Yes. Jobs which completed were shown as "Running" in this view. The problem should be fixed now. If not, please post again. Also, there is another problem in this view: New jobs that have not yet started running are shown as "Running" when they should say "Pending." We are fixing this. Finally, the infrastructure we are using for this queue/cancellation tool severely restricts concurrent users. This is a bigger problem which we are addressing but may take a couple weeks.
i see the same. but i see an additional thing: i only asked my docker to read in one image, and it is out of memory. this was also seen by other participants running the example docker.
i have been thinking what was the reason. and here is my diagnosis, and then my proposed solution.
POTENTIAL REASONs:
1. There is only a couple of nodes;
2. A cluster is there, but somehow it just didn't kick in, so everyone is running on the same node (most likely, and easiest to fix).
3. A cluster is there and kicked in, but somehow there is one participant managed to submit an image that occupying all resources. I have been thinking how that could be done for like a month now. so maybe this smart person, if existing, please raise his/her hands, so we can all move forward.

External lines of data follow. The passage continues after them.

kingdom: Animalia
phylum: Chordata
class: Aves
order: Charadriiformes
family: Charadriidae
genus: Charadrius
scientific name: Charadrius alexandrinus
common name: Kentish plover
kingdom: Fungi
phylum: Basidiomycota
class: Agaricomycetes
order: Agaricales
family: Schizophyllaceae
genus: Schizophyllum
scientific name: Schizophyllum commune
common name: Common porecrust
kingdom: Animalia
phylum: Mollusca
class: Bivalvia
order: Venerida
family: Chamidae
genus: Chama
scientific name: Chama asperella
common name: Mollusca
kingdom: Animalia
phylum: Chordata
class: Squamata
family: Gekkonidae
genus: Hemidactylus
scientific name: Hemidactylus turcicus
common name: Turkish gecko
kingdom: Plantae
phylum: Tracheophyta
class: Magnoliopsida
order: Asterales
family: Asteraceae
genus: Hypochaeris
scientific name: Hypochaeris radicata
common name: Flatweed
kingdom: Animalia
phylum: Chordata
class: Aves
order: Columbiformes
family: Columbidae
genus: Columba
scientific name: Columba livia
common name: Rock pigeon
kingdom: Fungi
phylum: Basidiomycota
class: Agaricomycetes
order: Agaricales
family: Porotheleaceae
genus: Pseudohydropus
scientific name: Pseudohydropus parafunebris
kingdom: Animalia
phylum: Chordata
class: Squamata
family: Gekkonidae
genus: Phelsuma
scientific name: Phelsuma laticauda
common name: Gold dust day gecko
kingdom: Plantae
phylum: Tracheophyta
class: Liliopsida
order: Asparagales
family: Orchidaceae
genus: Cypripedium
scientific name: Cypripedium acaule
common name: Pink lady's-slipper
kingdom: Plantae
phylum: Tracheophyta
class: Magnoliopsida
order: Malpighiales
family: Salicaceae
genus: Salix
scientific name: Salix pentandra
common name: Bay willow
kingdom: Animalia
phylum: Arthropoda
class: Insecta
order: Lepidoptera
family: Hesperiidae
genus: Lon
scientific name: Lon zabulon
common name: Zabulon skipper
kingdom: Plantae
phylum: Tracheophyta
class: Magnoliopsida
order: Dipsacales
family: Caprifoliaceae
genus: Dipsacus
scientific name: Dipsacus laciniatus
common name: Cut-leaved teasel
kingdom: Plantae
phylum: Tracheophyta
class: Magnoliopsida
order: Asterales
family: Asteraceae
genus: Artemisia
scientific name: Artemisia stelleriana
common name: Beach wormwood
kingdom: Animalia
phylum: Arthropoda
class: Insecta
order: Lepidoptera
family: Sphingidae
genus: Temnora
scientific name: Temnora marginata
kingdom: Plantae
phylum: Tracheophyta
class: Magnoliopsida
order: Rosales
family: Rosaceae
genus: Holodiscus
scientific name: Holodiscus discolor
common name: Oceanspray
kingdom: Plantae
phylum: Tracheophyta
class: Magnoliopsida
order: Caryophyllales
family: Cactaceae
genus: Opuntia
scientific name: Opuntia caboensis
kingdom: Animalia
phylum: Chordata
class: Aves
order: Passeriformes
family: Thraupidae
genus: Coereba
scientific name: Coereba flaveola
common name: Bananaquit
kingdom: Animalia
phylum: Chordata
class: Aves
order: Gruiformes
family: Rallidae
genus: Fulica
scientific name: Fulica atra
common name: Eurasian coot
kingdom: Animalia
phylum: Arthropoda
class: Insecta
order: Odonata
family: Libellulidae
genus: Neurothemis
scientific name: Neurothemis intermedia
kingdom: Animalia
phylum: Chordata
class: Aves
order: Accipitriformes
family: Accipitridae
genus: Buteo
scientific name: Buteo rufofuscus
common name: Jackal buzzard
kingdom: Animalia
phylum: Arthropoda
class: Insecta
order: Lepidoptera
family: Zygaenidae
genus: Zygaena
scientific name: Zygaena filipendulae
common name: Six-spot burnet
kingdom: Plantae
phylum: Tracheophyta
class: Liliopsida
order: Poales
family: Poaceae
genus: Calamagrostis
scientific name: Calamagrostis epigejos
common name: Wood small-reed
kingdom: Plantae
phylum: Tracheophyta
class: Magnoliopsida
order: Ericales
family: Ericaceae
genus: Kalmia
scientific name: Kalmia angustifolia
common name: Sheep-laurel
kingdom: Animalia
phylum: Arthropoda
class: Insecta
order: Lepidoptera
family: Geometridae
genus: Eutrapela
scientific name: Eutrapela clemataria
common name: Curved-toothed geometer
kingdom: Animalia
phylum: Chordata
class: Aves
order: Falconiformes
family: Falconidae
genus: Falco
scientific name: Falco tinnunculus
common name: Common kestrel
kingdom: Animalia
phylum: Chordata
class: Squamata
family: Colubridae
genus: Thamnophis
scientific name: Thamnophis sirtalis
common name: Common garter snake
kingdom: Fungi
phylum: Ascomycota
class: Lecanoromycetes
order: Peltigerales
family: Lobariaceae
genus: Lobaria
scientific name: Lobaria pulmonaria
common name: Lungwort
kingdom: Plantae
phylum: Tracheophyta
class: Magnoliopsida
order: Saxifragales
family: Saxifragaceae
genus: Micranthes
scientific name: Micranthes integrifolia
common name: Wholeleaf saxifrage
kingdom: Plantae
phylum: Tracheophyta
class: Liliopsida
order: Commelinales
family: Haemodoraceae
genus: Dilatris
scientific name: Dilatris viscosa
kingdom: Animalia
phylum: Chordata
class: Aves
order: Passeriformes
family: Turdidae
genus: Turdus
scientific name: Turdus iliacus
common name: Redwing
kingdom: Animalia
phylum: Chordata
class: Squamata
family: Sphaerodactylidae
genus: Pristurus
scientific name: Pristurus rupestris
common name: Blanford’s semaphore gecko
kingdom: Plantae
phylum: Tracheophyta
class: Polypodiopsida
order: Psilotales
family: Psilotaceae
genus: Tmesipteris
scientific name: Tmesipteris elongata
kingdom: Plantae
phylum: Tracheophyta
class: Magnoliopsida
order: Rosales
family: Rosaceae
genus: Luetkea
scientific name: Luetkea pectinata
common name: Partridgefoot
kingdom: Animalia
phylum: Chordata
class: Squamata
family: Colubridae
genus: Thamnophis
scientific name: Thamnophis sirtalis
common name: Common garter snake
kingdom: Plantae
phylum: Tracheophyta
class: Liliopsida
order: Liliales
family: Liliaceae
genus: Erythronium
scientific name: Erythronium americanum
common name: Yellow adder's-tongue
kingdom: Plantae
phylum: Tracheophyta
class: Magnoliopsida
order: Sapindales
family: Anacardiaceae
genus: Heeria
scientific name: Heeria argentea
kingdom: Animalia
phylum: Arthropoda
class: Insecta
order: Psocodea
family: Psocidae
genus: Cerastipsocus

4. Previous dockers that allocate gpus not properly terminated.
If there is anyone that can successfully run anything, please raise his/her hands, that is also useful information.
PROPOSED SOLUTIONs:
all problems seem to be not enough resource or resource not correctly allocated, or shared resources very difficult to be managed.
1. We all pay for our individual AWS, and access to the data. Then we all have resources. But of course, that means we will scp all the data to our local disk.
2. The organizers pays AWS, as much as we request. So that we each have our own infinite resource we need; And then we reimburse the organizers.